* EXERCISE INSTRUCTIONS:
In two sentences, sum up the text about Kenny Beats.

* DOCUMENT TEXT:
• • • • • • •

Kenneth Charles Blume III, known professionally as Kenny Beats, is an American record producer, audio engineer, and songwriter.

Early life
Kenneth Blume III was born and raised in Greenwich, Connecticut.  He has been studying music since the age of 9 when he started playing the guitar, playing drums since the age of 11, and producing music since his sophomore year of high school.  His first guitar was a Fender Stratocaster and his first amplifier was a Fender Hot-Rod Deluxe.  During his junior year at Greenwich High School, he was able to enter a national electronic-music competition hosted by the National Association for Music Education (NAFME) and the National School Boards Association (NSBA).  Blume III won second place in the competition, which motivated him to start taking music production seriously.

After he graduated high school, he moved to New York, where he started interning for Cinematic Music Group in the summer of 2010.  His internship at CMG led to his collaboration with artist Smoke DZA on 4 of his albums.  It was also during the year 2010 when his music attracted the attention of Levi Maestro, leading to their collaboration on an ad campaign for Brisk.  After spending some time in New York, he moved to Boston and studied Jazz Guitar and Music Business at Berklee College of Music.

Musical style 
Kenny's production style varies. His digital audio workstation (DAW) of choice is Ableton Live. He plays piano, bass guitar, electric guitar & drums and often implements live instrumentation into his instrumentals, whether it performed by him or from a fellow instrumentalist.

• • • • • • •

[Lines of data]
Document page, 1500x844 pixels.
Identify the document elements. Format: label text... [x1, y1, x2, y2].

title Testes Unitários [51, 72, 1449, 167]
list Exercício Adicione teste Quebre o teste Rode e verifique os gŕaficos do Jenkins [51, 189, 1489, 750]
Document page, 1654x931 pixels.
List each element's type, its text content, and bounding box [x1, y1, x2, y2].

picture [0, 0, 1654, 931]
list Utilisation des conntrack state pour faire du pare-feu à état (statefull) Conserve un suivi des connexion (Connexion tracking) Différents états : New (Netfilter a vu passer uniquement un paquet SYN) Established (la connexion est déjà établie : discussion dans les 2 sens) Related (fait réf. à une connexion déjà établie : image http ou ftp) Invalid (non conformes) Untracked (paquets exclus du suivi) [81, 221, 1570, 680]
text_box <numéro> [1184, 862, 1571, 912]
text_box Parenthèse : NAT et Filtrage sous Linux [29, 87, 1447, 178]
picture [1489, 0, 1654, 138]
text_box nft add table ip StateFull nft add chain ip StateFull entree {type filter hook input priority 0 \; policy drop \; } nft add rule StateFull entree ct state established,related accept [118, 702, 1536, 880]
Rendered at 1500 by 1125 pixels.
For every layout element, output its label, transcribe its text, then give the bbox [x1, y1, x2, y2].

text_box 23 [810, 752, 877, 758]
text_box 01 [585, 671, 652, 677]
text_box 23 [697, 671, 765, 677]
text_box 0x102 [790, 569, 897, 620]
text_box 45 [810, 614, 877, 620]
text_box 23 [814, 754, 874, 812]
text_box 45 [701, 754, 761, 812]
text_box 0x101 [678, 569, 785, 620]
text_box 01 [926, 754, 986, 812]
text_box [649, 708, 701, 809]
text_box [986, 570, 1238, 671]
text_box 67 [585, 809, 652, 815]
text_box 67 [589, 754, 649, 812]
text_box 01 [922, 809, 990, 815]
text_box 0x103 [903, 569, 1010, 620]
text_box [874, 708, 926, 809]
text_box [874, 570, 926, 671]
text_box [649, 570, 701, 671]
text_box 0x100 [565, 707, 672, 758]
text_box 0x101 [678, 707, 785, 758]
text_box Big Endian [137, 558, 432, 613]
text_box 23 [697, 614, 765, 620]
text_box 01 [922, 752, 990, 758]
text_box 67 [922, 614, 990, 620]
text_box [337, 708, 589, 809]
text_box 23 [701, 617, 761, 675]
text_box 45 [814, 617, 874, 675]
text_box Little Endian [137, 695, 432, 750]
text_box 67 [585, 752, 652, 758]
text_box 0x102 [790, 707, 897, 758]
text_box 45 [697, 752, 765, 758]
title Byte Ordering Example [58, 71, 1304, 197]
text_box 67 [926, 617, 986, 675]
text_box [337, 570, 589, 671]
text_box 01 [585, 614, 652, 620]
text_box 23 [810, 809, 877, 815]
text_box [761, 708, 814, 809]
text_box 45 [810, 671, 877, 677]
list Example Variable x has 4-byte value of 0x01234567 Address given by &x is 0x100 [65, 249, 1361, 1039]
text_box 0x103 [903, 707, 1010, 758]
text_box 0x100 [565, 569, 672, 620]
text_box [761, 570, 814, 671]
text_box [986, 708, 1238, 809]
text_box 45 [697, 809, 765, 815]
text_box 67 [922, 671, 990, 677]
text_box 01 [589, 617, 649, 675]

• • • • • • •

* THE SOLUTION:
Kenny Beats, born Kenneth Charles Blume III, is an American record producer, audio engineer, and songwriter who grew up in Greenwich, Connecticut, and began producing music in his sophomore year of high school. He interned at Cinematic Music Group in New York and studied Jazz Guitar and Music Business at Berklee College of Music, and he produces in Ableton Live, often adding live instruments to his instrumentals.